Prefetto, l’Italia ha imparato a reagire?
«Questi risultati sono il frutto del miglioramento della postura difensiva degli obiettivi grazie alla nostra opera di istruzione e formazione per ridurre l’impatto degli attacchi. Queste campagne di offensività informatica sono meno gravi rispetto a minacce più strutturate, come quelle con i ricatti del ransomware, perché in realtà questi hacker puntano a creare disagi anche ai cittadini, ormai abituati a utilizzare da casa gli strumenti informatici per pagare le tasse scolastiche o per fare un bonifico».
Cosa vogliono ottenere?
«Un disservizio doloso che pur non creando rischi di sicurezza, in quanto con queste azioni non si rubano dati sensibili, ha lo scopo di far apparire fragile il nostro ecosistema digitale. È guerra cognitiva, disinformazione diffusa per impedire alla gente di capire quale sia la verità.
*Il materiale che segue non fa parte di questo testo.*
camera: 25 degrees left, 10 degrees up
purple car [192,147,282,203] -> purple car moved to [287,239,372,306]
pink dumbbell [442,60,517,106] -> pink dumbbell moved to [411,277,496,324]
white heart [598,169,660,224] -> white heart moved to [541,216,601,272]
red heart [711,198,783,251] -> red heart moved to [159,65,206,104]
Come la mia foto con lo scolapasta, appunto».
«NoNome057» può fare un salto di qualità?
«Non è un gruppo che agisce da uno scantinato, ma nemmeno una minaccia così pericolosa: utilizza il Ddos (Distributed denial of service) con una chiamata alle armi di vari attori che, con migliaia di pc zombie sparsi in tutto il mondo, cerca di impedire appunto il servizio di un sistema informatico bersaglio. Noi monitoriamo la Rete per prevenire quanto sta per accadere, lanciare l’allarme e alzare le difese con programmi anti-intrusione. Immaginate il ponte levatoio di un castello, è lo stesso principio. Grazie a queste misure l’Italia è passata dal sesto al nono Paese più attaccato a livello globale».
Perché le difese non possono essere permanenti?
«Perché tenerle sempre alzate sarebbe troppo costoso. Per questo motivo diramiamo bollettini di allarme con il nostro Servizio operazioni per avvertire i potenziali obiettivi dell’imminente inizio di una campagna d’attacco. In questo consiste l’attività dell’Agenzia, con un sostegno attivo alle amministrazioni colpite dagli hacker, ma anche a entità che da sole non sono in grado di potersi difendere».
C’è una maggiore consapevolezza della cybersicurezza anche da parte dei privati?
«È fondamentale che ci sia. Nei nostri consueti incontri con gli imprenditori – l’ultimo a Cosenza – registriamo sempre un’alta adesione. La sicurezza informatica del resto è un punto fondante, non un ingrediente estraneo al processo produttivo di un’azienda. Lo è già a livello istituzionale grazie anche alla quota di investimento di 623 milioni di euro previsti dal Pnrr per mettere in sicurezza città metropolitane, Asl e comuni con più di 100 mila abitanti. Ma bisogna anche fare rete e sostenere le piccole e grandi aziende, proprio come è successo in passato con gli accordi con le associazioni di farmacisti, tabaccai e gioiellieri per contrastare la criminalità».